Okay, so then we deal with the fact that maybe one of these three colts could be registered-- the paint/QH. I'm not a horse snob by any means-- I don't even show. However, when a horse is registered in a breed association like AQHA, that horse has a greater chance of finding and keeping a home, and retaining value-- and thus, less likely to end up at the slaughter plant. By the way, the fact that this woman has listed ancient ancestors of the sire is stupid; a great-great-great grandson of Secretariat is just as likely to wind up on a dinner plate as a grade horse, if there are no actual papers. Ancient ancestry doesn't prove anything about the actual horse either; it doesn't increase value any more than a human is more desireable job candidate because his great great grand-daddy climbed Everest and was CEO of Sears & Robuck. Sire and dam, and grand sire and grand dam, most influence a horse's conformation and temperament.

Next, there's the environment in the pictures. It looks like a junk-filled forest. That appaloosa colt-- is he standing under a tree stand? A wooden playground set? Is little Whiskers enjoying his ramble around all the junk strewn on the ground? This is unsafe, and makes me wonder where the horses are really being kept. In a clean, junk-free facility with safe fencing? Or someone's barb-wire strewn front yard filled with downed tree limbs and junked cars?

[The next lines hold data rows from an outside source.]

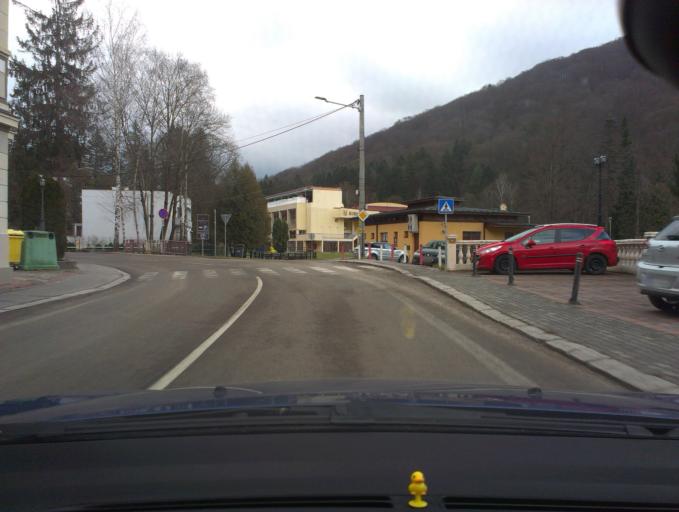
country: SK
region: Nitriansky
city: Trencianske Teplice
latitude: 48.9091
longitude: 18.1753
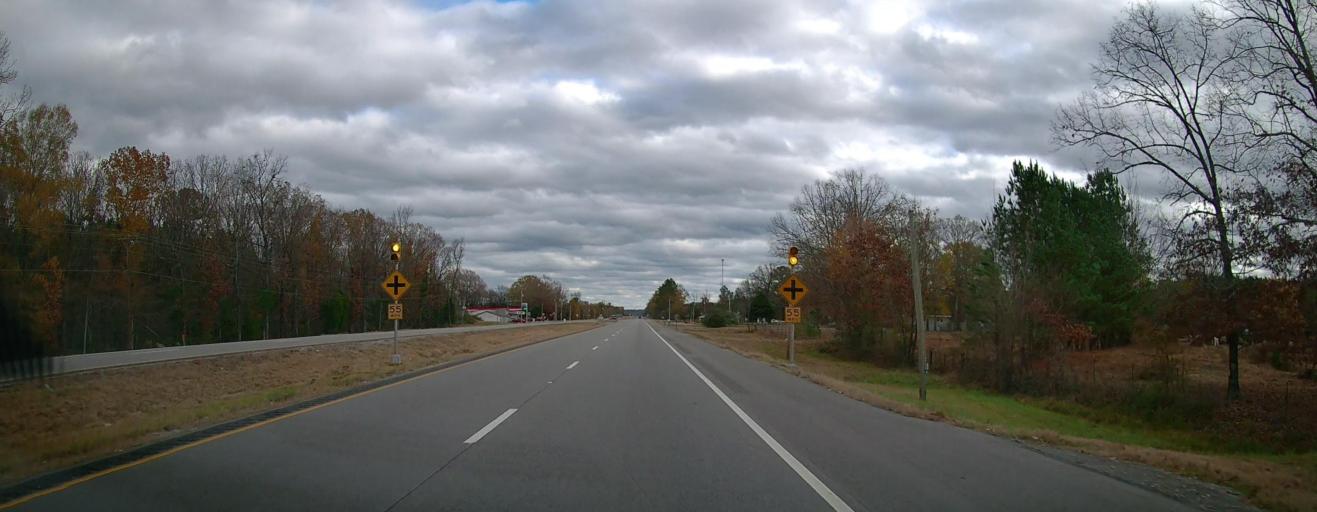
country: US
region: Alabama
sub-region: Lawrence County
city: Town Creek
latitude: 34.6554
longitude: -87.5326
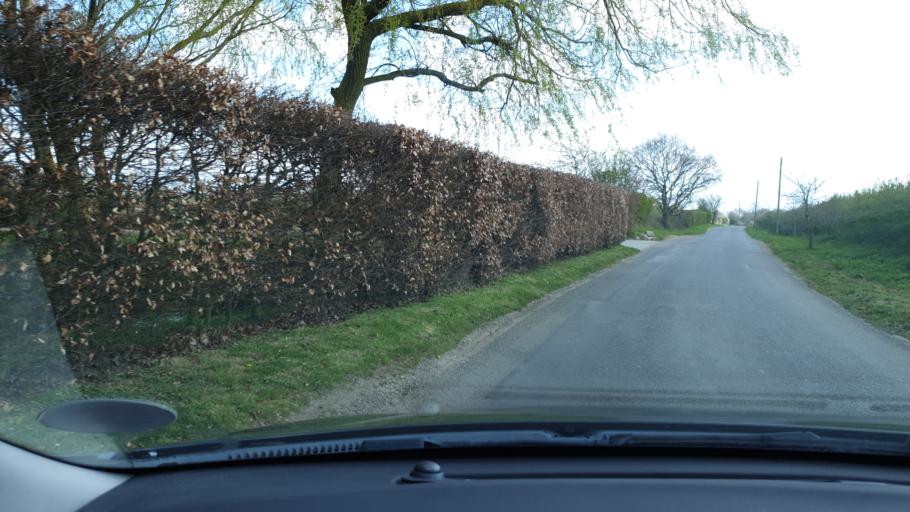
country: GB
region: England
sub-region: Essex
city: Great Bentley
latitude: 51.8409
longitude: 1.0873
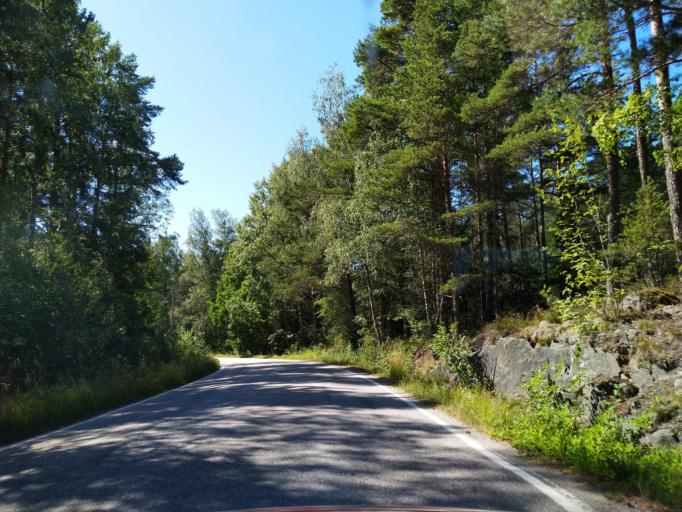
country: FI
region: Varsinais-Suomi
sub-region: Aboland-Turunmaa
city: Dragsfjaerd
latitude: 60.0182
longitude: 22.4791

Finally, we have the price. For just $200, you can take any of these little foals home for Christmas! Awww. But what does this cheap price say about the true value of these foals? To me, it screams, "Must sell!! Cheap cheap cheap!!" These foals are basically Walmart foals: low quality, low prices. And if that's what you're looking for, save yourself some money: head to your nearest horse auction and pick up a yearling or a two year old for the same price. That will mean one or two less years you have to feed, vet, trim and handle your new bargain bin foal before you can break it to ride. Or better yet, shell out a couple hundred more and buy a fully-grown, fully-trained grade trail horse! You'll be spending that money raising the unrideable foal, anyway.

There's just no reason to breed foals like this. Not when there are thousands of other horses just like them already in existence that are headed to slaughter plants because no one wants them.

If you want a positive example, here's one:

This little colt on the right has great conformation; even as a baby, you can see he's got a nice shoulder, a super hip and compact frame. He's over at the knee, but so are most foals- they straighten out. He's standing next to mommy in a gorgeous, safely-fenced green pasture. The website for these breeders clearly states that they believe in raising, handling and training their foals to grow up to be athletes in multiple disciplines. They actually put that into practice, too; their website details the trail rides, camping trips and competitions their horses have participated in. The breeders also describe, in detail, their breeding program, they're life-time members of AQHA and register all their stock, and they list the complete pedigrees of their horses. Now THAT'S "value."

1 comment:

  1. This made me laugh (and weep a bit for mankind, obviously) because I recently bought a great grandson of Secretariat headed straight for the slaughterhouse. Proof in the pudding!

    Anyway, I love your blog and your posts really ring true and make me think. Thanks!